Wednesday, February 2, 2011

Imbolc with the Cranekin

Sunday evening, the Cranes celebrated Imbolc with our customary ritual to Brigando. This rite is very special to many of us, and I definitely felt much deeper connections to both Brighid and my core grovemates. I am seeing more and more faces that I don't recognize, which is good, but the contrast between the unknown folk and the grovemates with whom I am close makes those close connections seem all the more personal and real. I left with a very full heart, even though I had to leave early. In addition, I think the fact that we do almost the same rite every year for Imbolc has a lot to do with the focus on interconnectedness. New and exciting rituals are new and exciting, but the focus of such things is always on the rite itself. When one can actually do a ritual in the dictionary sense of the word, something repeated until it becomes second-nature, the mind is free to travel into the otherworld and work the magic that lies beyond the mechanics of the rite.

I allowed Brighid to guide my song choices. I had no idea what I was going to be sharing with the folk until it was time to play, and it went very well. This is rather new for me, opening up and doing the work "off the cuff." It's not something that I am a) comfortable with or b) good at, which tells me that I need to do it more often. Funny how that works.

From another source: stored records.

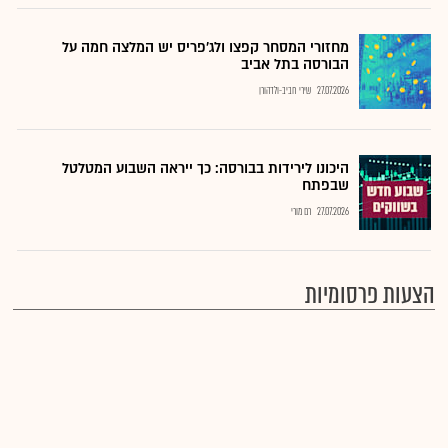
מחזורי המסחר קפצו ולג'פריס יש המלצה חמה על
הבורסה בתל אביב
27.07.2026
שירי חביב-ולדהורן
היכונו לירידות בבורסה: כך ייראה השבוע המטלטל
שבפתח
27.07.2026
רם מורי
הצעות פרסומיות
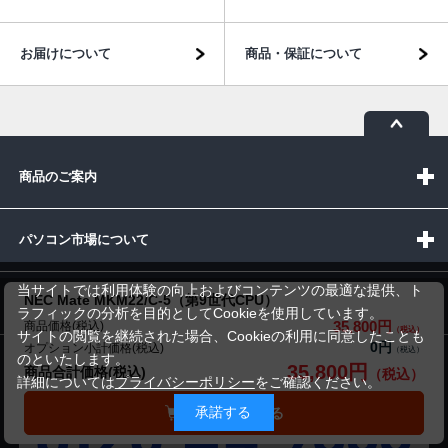
お届けについて
商品・保証について
商品のご案内
パソコン市場について
当サイトでは利用体験の向上およびコンテンツの最適な提供、ト
NEC Mate MKM22/C-5（第9世代CPU）
パソコン販売以外のサービス
ラフィックの分析を目的としてCookieを使用しています。
35,800円
商品価格(税込)
サイトの閲覧を継続された場合、Cookieの利用に同意したことも
0円
オプション小計価格(税込)
のといたします。
35,800円
商品合計価格(税込)
お問い合わせ
詳細については
プライバシーポリシー
をご確認ください。
承諾する
カートに入れる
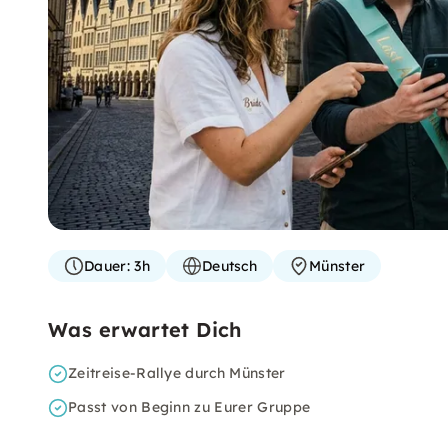
Dauer:
3h
Deutsch
Münster
Was erwartet Dich
Zeitreise-Rallye durch Münster
Passt von Beginn zu Eurer Gruppe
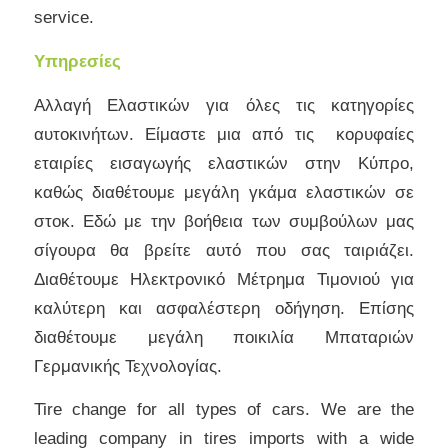
service.
Υπηρεσίες
Αλλαγή Ελαστικών για όλες τις κατηγορίες
αυτοκινήτων. Είμαστε μια από τις κορυφαίες
εταιρίες εισαγωγής ελαστικών στην Κύπρο,
καθώς διαθέτουμε μεγάλη γκάμα ελαστικών σε
στοκ. Εδώ με την βοήθεια των συμβούλων μας
σίγουρα θα βρείτε αυτό που σας ταιριάζει.
Διαθέτουμε Ηλεκτρονικό Μέτρημα Τιμονιού για
καλύτερη και ασφαλέστερη οδήγηση. Επίσης
διαθέτουμε μεγάλη ποικιλία Μπαταριών
Γερμανικής Τεχνολογίας.
Tire change for all types of cars. We are the
leading company in tires imports with a wide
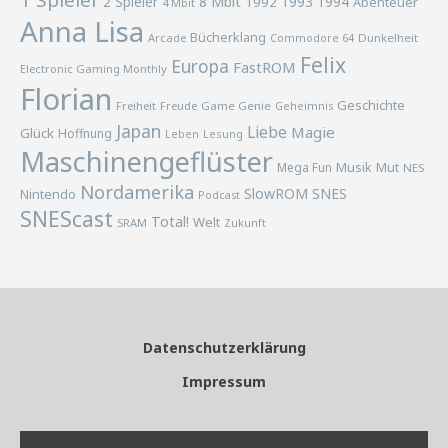
1 Spieler
2 Spieler
8 Mbit
1993
1994
1992
Abenteuer
4 Mbit
Anna Lisa
Bücherklang
Arcade
Commodore 64
Dunkelheit
Felix
Europa
FastROM
Electronic Gaming Monthly
Florian
Geschichte
Freiheit
Freude
Game Genie
Geheimnis
Japan
Liebe
Magie
Glück
Hoffnung
Lesung
Leben
Maschinengeflüster
Musik
Mega Fun
Mut
NES
Nordamerika
SlowROM
SNES
Nintendo
Podcast
SNEScast
Total!
Welt
SRAM
Zukunft
Datenschutzerklärung
Impressum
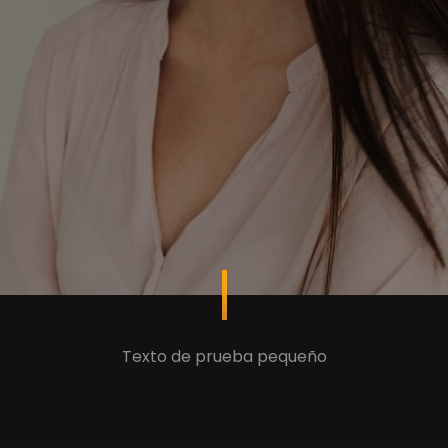
Texto de prueba pequeño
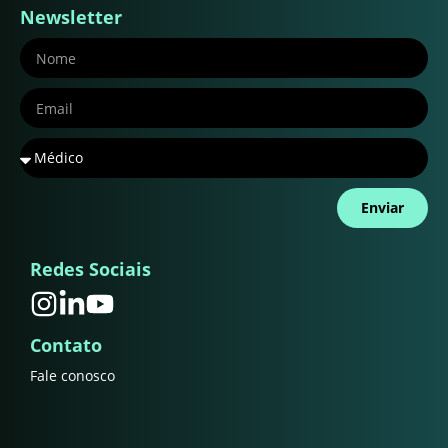
Newsletter
Enviar
Redes Sociais
Contato
Fale conosco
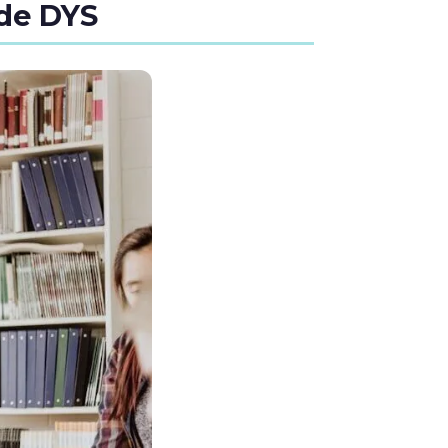
 de DYS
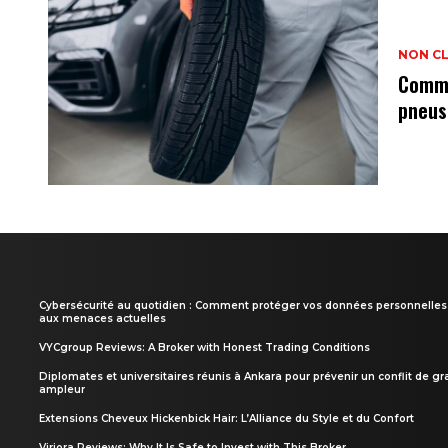
NON C
Comme
pneus
Cybersécurité au quotidien : Comment protéger vos données personnelles
aux menaces actuelles
VYCgroup Reviews: A Broker with Honest Trading Conditions
Diplomates et universitaires réunis à Ankara pour prévenir un conflit de g
ampleur
Extensions Cheveux Hickenbick Hair: L’Alliance du Style et du Confort
Viriora Reviews: Why It Is Safe to Invest with This Broker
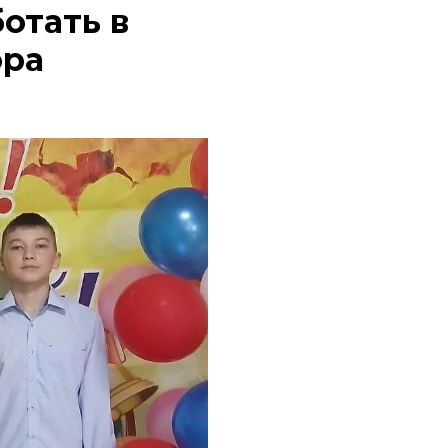
отать в
ора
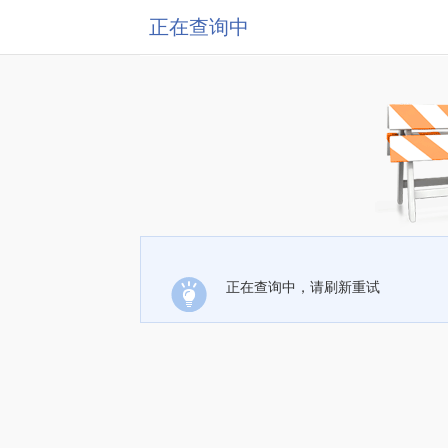
正在查询中
正在查询中，请刷新重试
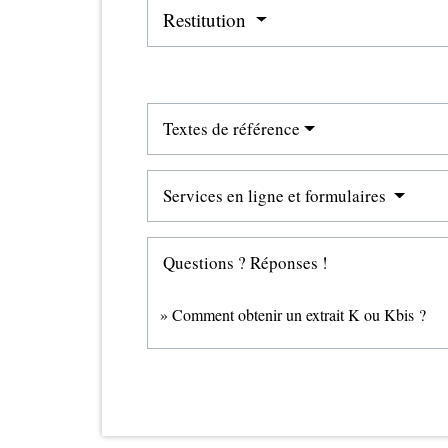
Restitution
Textes de référence
Services en ligne et formulaires
Questions ? Réponses !
Comment obtenir un extrait K ou Kbis ?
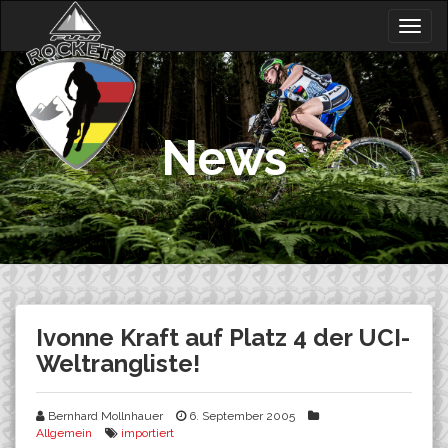
Skip
Togg
to
navig
content
News
Ivonne Kraft auf Platz 4 der UCI-
Weltrangliste!
Bernhard Mollnhauer
6. September 2005
Allgemein
importiert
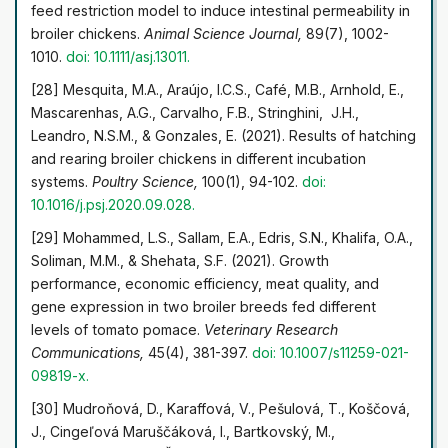
feed restriction model to induce intestinal permeability in
broiler chickens.
Animal Science Journal,
89(7), 1002-
1010.
doi: 10.1111/asj.13011.
[28] Mesquita, M.A., Araújo, I.C.S., Café, M.B., Arnhold, E.,
Mascarenhas, A.G., Carvalho, F.B., Stringhini, J.H.,
Leandro, N.S.M., & Gonzales, E. (2021). Results of hatching
and rearing broiler chickens in different incubation
systems.
Poultry Science,
100(1), 94-102.
doi:
10.1016/j.psj.2020.09.028.
[29] Mohammed, L.S., Sallam, E.A., Edris, S.N., Khalifa, O.A.,
Soliman, M.M., & Shehata, S.F. (2021). Growth
performance, economic efficiency, meat quality, and
gene expression in two broiler breeds fed different
levels of tomato pomace.
Veterinary Research
Communications,
45(4), 381-397.
doi: 10.1007/s11259-021-
09819-x.
[30] Mudroňová, D., Karaffová, V., Pešulová, T., Koščová,
J., Cingeľová Maruščáková, I., Bartkovský, M.,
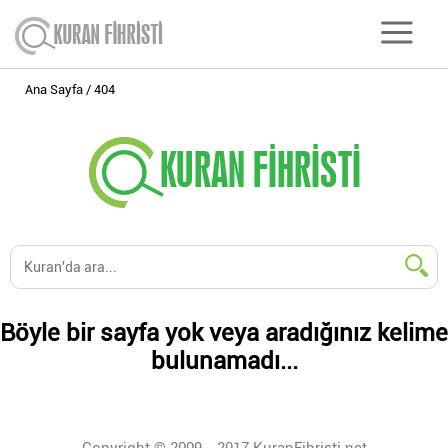
Ana Sayfa
404
Böyle bir sayfa yok veya aradığınız kelime
bulunamadı...
Copyright © 2009 - 2017 KuranFihristi.net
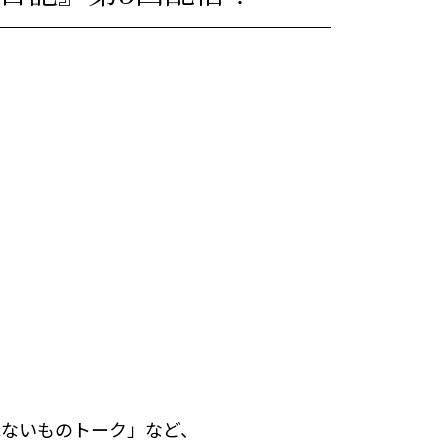
れないものトーク」など、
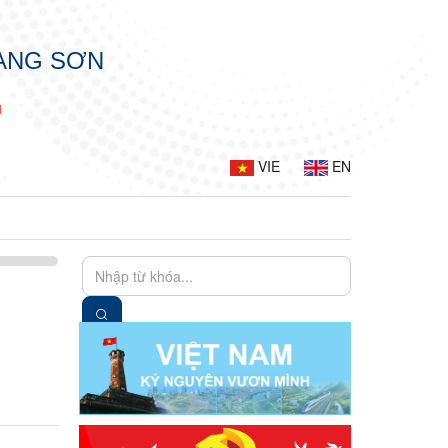
LẠNG SƠN
G
VIE
EN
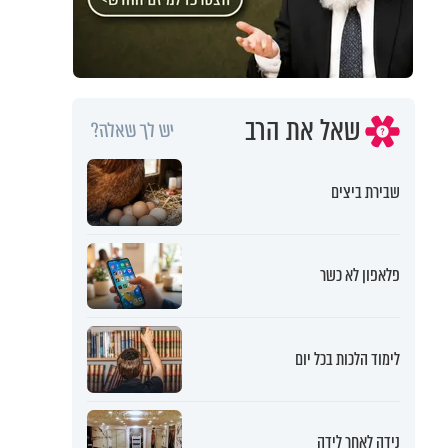
שאל את הרב
יש לך שאלה?
שבירת ביצים
פלאפון לא כשר
לימוד הלכות בכל יום
נידה לאחר לידה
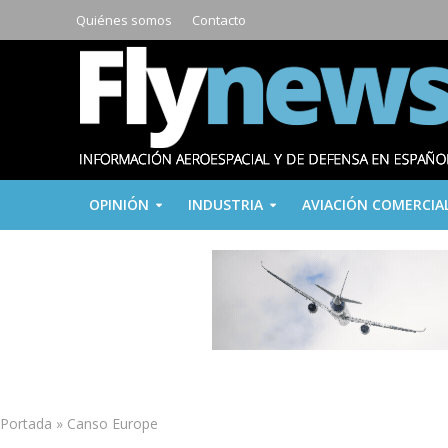
Quiénes somos
Contacto
OPINIÓN
INDUSTRIA
AVIACIÓN COMERCIA
Portada
»
Canso Europe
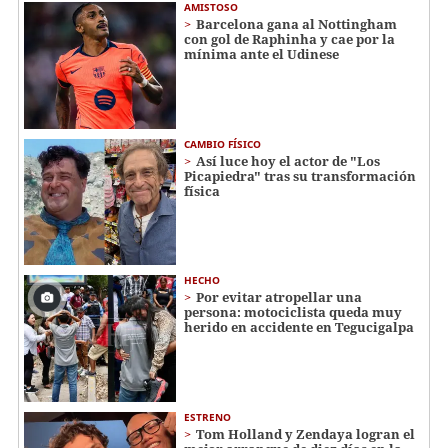
AMISTOSO
Barcelona gana al Nottingham
con gol de Raphinha y cae por la
mínima ante el Udinese
CAMBIO FÍSICO
Así luce hoy el actor de "Los
Picapiedra" tras su transformación
física
HECHO
Por evitar atropellar una
persona: motociclista queda muy
herido en accidente en Tegucigalpa
ESTRENO
Tom Holland y Zendaya logran el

Our omens were very good. Shawneen pulled Oghams for us:

Have our offerings been accepted? Elder, Guidance and Shielding
What gifts do the Kindred offer us in return? Ash, The World Tree, interconnectedness between the worlds. (Yep. I felt that!)
What further needs do They have of us? Oak, Strength.
Taken together: with the guidance of our Sky Fathers and the Mothers of us all, we are shielded and protected from harm. Let none be diminished through ignorance. Connected to our community, our families and our Kindred, we are called upon to wisely weave together our strengths for the betterment of the folk.
Overall, it was a very good ritual, and I am fully recharged and ready for the work ahead of me. But, that's another post!